=== Section Start ===

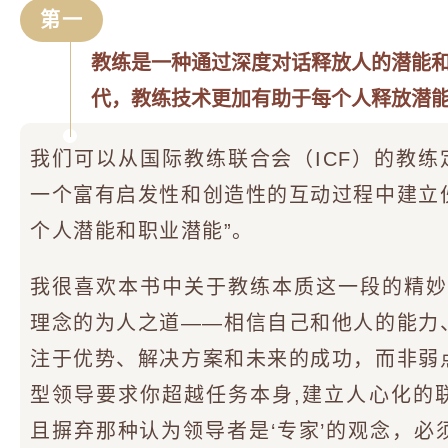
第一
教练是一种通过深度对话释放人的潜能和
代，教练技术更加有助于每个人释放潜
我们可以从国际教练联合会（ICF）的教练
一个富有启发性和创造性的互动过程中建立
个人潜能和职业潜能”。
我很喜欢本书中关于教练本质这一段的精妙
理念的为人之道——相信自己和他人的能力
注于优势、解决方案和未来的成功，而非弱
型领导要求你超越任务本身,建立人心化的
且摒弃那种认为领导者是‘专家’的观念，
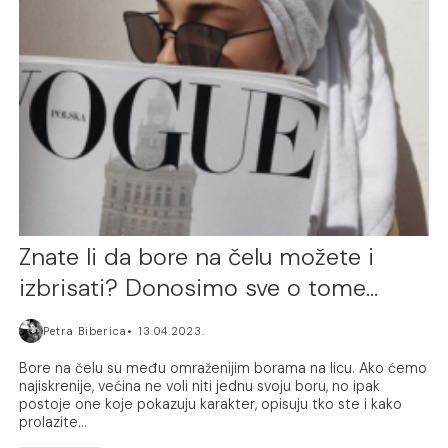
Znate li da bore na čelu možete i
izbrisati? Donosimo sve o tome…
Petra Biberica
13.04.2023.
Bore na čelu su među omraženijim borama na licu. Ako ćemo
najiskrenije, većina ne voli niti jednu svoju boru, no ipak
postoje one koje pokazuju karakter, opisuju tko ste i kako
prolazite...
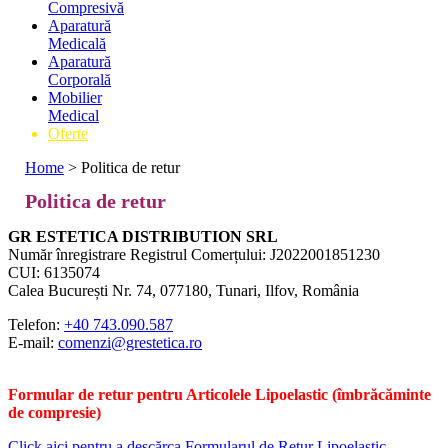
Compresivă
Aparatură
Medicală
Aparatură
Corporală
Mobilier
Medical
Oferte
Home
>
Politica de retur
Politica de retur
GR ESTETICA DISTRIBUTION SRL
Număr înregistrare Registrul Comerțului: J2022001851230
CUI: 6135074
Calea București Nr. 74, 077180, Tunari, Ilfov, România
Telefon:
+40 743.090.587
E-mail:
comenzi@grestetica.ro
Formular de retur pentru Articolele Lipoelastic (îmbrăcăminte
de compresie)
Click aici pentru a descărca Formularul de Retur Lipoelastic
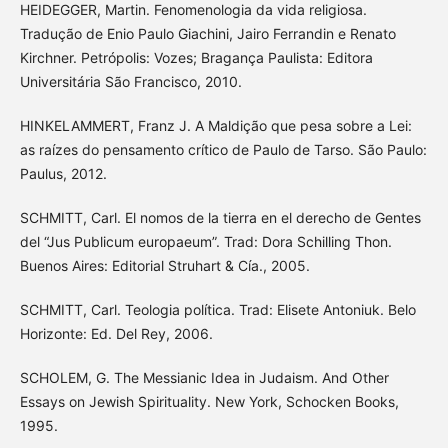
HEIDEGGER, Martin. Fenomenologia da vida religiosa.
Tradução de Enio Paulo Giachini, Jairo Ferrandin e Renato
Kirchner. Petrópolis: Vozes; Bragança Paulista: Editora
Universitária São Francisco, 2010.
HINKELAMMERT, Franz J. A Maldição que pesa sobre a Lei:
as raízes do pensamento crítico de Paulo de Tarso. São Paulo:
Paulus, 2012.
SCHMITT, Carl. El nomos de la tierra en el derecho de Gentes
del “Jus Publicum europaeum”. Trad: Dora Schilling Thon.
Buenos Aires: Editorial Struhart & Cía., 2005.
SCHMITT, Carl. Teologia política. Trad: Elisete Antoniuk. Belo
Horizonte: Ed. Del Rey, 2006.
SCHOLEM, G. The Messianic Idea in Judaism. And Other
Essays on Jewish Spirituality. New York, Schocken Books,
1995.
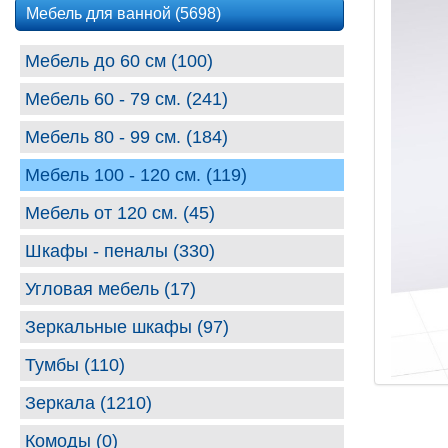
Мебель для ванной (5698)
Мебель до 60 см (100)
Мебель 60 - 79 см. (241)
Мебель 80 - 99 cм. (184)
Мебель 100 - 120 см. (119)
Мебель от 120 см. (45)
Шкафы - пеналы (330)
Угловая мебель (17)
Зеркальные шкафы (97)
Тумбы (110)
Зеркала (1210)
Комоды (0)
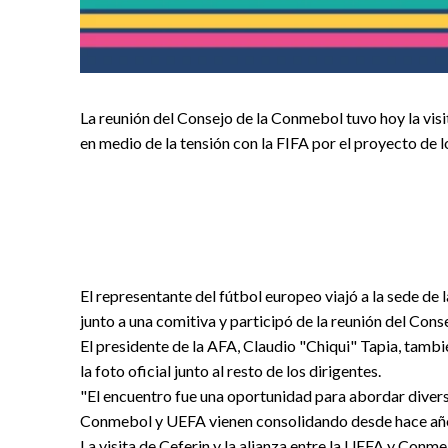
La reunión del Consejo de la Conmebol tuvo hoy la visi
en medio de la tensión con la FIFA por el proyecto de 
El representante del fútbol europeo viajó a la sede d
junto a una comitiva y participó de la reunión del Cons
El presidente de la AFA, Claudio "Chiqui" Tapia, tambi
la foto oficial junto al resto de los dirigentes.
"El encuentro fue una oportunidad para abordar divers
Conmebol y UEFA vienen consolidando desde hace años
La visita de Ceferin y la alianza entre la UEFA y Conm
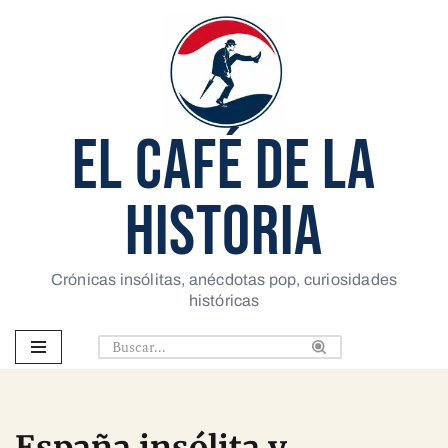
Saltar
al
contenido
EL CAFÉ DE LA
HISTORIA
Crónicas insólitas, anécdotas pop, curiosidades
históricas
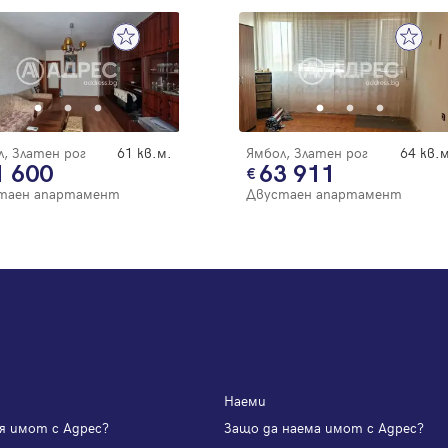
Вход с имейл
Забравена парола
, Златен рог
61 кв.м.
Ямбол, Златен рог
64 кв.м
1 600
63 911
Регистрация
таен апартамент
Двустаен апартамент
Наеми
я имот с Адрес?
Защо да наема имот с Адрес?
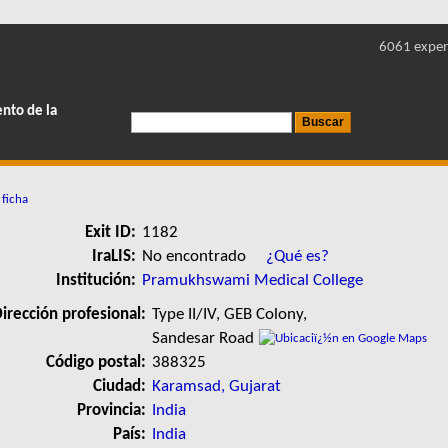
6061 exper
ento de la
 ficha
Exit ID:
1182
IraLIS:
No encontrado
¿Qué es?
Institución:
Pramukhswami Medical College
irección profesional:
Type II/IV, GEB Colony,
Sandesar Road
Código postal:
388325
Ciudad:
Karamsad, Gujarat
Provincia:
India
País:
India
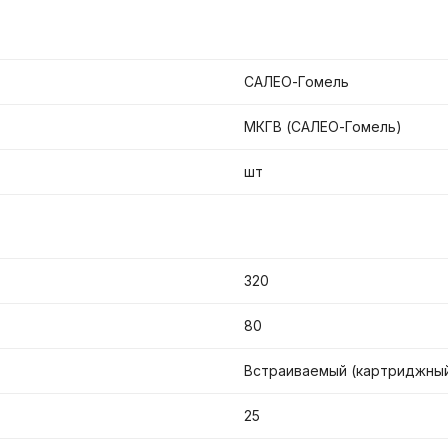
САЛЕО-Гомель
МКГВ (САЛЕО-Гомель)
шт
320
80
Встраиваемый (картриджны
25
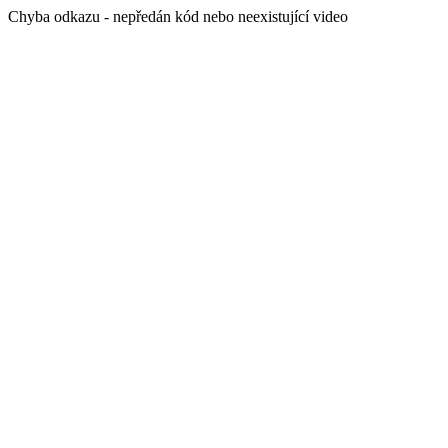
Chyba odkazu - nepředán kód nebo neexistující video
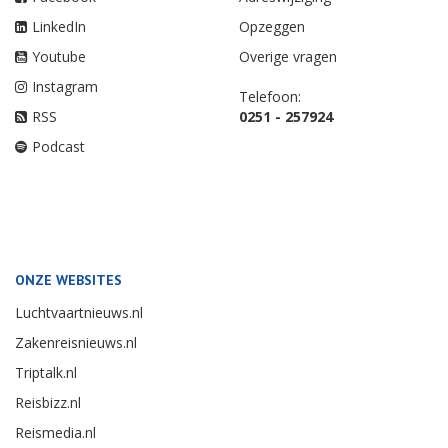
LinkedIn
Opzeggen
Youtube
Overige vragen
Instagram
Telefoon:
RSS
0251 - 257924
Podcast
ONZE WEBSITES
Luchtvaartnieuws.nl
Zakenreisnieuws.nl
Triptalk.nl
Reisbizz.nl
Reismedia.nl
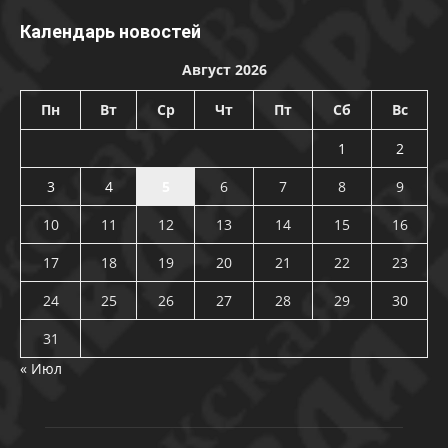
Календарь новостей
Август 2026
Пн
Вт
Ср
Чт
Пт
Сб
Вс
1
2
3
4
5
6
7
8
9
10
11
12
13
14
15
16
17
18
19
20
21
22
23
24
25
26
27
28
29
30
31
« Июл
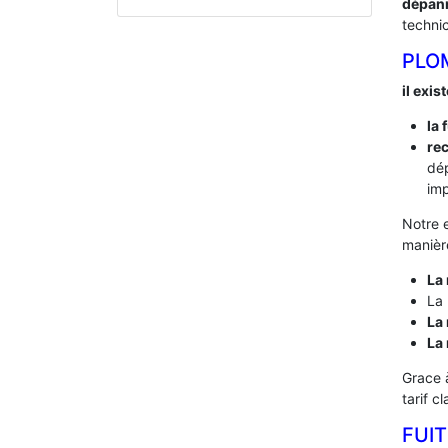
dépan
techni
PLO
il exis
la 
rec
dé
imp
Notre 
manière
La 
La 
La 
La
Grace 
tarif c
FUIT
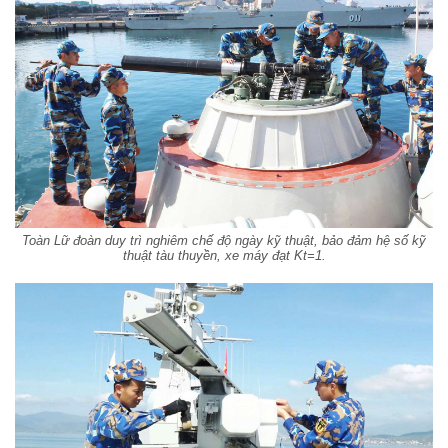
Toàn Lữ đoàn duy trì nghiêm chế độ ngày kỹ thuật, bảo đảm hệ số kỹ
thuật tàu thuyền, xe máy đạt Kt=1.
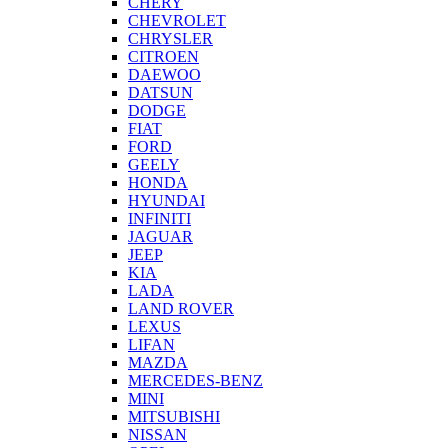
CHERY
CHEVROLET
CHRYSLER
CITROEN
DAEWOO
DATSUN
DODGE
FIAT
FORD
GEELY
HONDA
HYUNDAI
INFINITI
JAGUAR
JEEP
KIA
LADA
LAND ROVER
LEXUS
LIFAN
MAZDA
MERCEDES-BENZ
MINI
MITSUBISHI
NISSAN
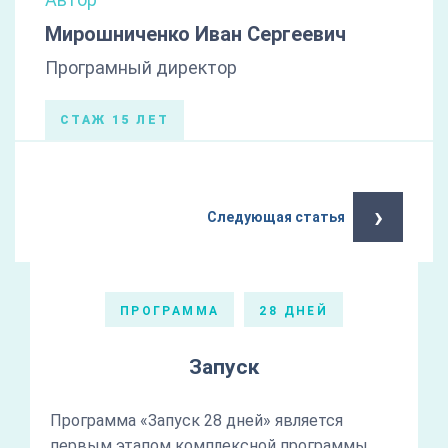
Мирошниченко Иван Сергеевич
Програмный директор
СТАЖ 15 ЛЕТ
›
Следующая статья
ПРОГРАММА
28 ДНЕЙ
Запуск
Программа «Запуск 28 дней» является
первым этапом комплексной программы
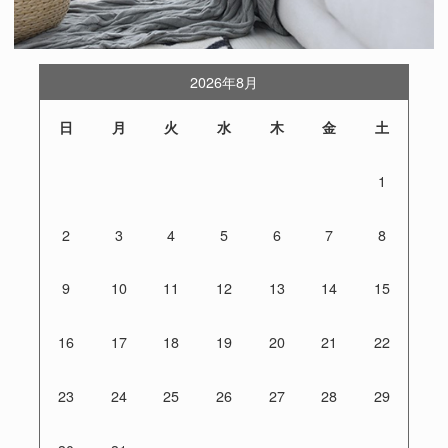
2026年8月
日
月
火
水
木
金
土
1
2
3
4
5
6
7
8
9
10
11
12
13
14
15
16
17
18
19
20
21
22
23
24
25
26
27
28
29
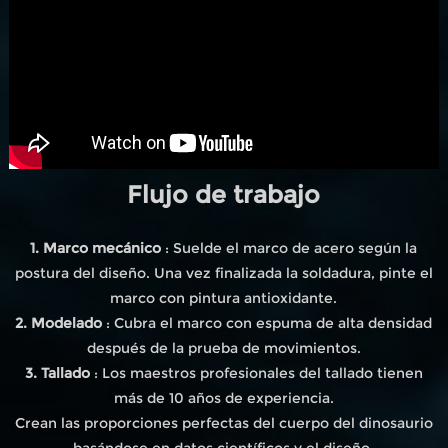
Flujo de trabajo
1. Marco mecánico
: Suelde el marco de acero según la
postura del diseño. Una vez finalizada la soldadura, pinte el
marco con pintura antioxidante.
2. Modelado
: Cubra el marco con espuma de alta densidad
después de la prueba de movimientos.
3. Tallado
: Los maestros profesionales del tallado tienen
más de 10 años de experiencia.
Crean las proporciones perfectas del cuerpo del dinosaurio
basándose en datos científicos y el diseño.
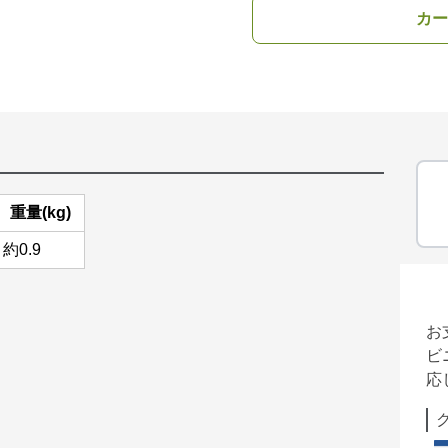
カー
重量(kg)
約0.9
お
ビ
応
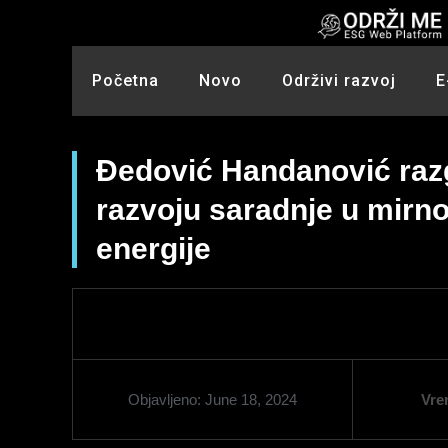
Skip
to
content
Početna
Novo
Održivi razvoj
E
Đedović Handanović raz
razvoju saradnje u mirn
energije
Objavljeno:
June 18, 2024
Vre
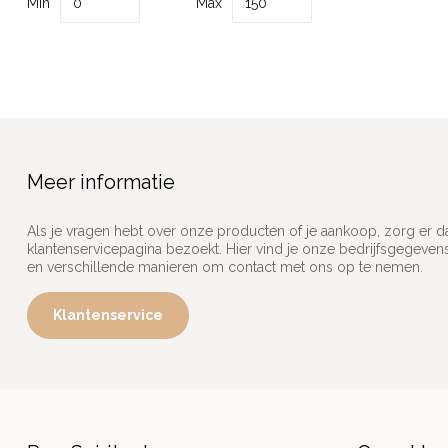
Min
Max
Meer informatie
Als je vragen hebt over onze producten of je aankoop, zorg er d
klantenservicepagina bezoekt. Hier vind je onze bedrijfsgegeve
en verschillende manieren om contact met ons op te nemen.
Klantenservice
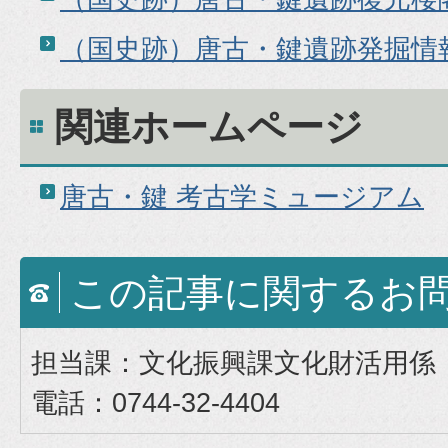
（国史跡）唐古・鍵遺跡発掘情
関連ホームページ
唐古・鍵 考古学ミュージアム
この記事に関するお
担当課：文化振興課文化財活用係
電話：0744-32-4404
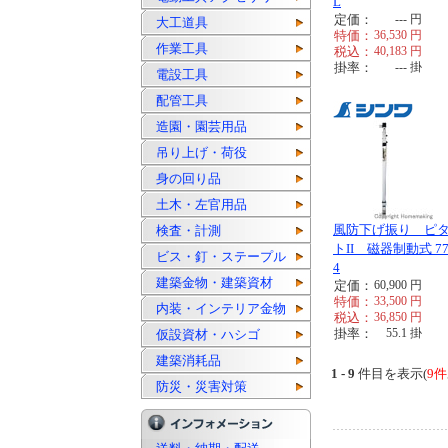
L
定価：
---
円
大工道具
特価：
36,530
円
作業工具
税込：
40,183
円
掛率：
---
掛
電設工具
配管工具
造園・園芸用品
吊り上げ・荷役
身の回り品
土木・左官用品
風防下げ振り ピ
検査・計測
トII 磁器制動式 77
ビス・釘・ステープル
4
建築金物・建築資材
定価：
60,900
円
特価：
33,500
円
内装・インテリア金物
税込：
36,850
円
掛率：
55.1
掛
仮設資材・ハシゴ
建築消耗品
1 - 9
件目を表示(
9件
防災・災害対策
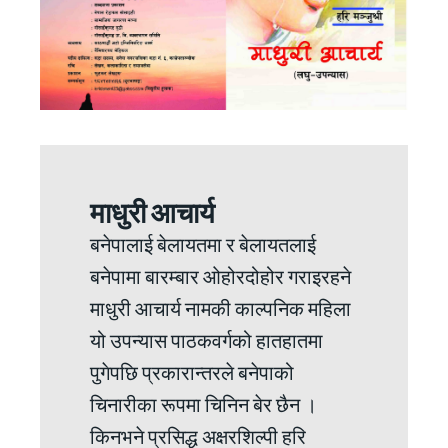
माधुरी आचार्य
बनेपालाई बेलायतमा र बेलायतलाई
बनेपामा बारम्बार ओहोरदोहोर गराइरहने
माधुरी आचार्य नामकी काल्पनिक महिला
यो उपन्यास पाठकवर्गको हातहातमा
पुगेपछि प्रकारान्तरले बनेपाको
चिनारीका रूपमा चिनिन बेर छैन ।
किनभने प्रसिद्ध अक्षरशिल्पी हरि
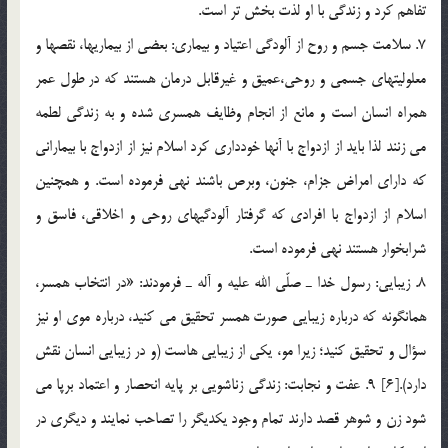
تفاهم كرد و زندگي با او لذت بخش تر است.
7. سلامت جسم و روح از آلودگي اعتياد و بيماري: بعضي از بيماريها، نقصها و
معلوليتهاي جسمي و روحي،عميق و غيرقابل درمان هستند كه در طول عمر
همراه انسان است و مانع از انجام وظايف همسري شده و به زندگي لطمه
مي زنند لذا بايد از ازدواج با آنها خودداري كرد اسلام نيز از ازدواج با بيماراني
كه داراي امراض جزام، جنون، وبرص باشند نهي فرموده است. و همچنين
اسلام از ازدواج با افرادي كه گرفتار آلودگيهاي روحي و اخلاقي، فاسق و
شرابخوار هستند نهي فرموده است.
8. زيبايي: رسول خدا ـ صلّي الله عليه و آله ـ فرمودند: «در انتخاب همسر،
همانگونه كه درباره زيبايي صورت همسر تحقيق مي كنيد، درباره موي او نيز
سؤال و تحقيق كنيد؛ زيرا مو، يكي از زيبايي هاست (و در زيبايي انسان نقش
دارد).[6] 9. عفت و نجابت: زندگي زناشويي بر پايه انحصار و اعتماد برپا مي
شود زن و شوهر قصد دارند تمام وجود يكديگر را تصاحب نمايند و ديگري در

=== Section End ===

Could you write out the data again from the line containing "La reunión del Consejo" through the line containing "Reismedia.nl", swapping "Opzeggen" for "Afmelden" and keeping everything else the same? Omit the picture markers from your answer.

La reunión del Consejo de la Conmebol tuvo hoy la visi
en medio de la tensión con la FIFA por el proyecto de 
El representante del fútbol europeo viajó a la sede d
junto a una comitiva y participó de la reunión del Cons
El presidente de la AFA, Claudio "Chiqui" Tapia, tambi
la foto oficial junto al resto de los dirigentes.
"El encuentro fue una oportunidad para abordar divers
Conmebol y UEFA vienen consolidando desde hace años
La visita de Ceferin y la alianza entre la UEFA y Conm
Saltar
al
contenido
EL CAFÉ DE LA
HISTORIA
Crónicas insólitas, anécdotas pop, curiosidades
históricas
Вход с имейл
Забравена парола
, Златен рог
61 кв.м.
Ямбол, Златен рог
64 кв.м
1 600
63 911
Регистрация
таен апартамент
Двустаен апартамент
Наеми
я имот с Адрес?
Защо да наема имот с Адрес?
6061 exper
ento de la
 ficha
Exit ID:
1182
IraLIS:
No encontrado
¿Qué es?
Institución:
Pramukhswami Medical College
irección profesional:
Type II/IV, GEB Colony,
Sandesar Road
Código postal:
388325
Ciudad:
Karamsad, Gujarat
Provincia:
India
País:
India
САЛЕО-Гомель
МКГВ (САЛЕО-Гомель)
шт
320
80
Встраиваемый (картриджны
25
Chyba odkazu - nepředán kód nebo neexistující video
LinkedIn
Afmelden
Youtube
Overige vragen
Instagram
Telefoon:
RSS
0251 - 257924
Podcast
ONZE WEBSITES
Luchtvaartnieuws.nl
Zakenreisnieuws.nl
Triptalk.nl
Reisbizz.nl
Reismedia.nl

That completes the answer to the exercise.